Required work:
Collect every line of the records below that contains the word "study".

Records contained in a dataset:
######
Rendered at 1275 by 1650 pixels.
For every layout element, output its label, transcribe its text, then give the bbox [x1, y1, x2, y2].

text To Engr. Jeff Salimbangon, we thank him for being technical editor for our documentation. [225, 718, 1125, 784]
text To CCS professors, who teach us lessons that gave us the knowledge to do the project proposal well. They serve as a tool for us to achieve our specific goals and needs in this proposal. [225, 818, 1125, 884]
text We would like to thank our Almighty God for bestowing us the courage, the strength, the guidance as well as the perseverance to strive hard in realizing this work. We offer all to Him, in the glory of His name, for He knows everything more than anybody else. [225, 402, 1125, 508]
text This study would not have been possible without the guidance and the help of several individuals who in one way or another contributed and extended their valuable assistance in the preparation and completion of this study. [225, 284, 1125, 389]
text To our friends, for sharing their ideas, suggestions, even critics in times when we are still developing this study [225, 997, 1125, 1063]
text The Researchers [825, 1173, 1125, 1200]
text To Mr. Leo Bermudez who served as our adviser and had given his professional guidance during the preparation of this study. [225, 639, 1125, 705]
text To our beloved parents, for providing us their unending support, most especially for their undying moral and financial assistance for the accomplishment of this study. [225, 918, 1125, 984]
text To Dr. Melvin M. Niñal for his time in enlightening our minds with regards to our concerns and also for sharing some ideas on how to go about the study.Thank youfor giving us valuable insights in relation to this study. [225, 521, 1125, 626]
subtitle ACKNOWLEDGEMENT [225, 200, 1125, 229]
######
Task solution:
text This study would not have been possible without the guidance and the help of several individuals who in one way or another contributed and extended their valuable assistance in the preparation and completion of this study. [225, 284, 1125, 389]
text To our friends, for sharing their ideas, suggestions, even critics in times when we are still developing this study [225, 997, 1125, 1063]
text To Mr. Leo Bermudez who served as our adviser and had given his professional guidance during the preparation of this study. [225, 639, 1125, 705]
text To our beloved parents, for providing us their unending support, most especially for their undying moral and financial assistance for the accomplishment of this study. [225, 918, 1125, 984]
text To Dr. Melvin M. Niñal for his time in enlightening our minds with regards to our concerns and also for sharing some ideas on how to go about the study.Thank youfor giving us valuable insights in relation to this study. [225, 521, 1125, 626]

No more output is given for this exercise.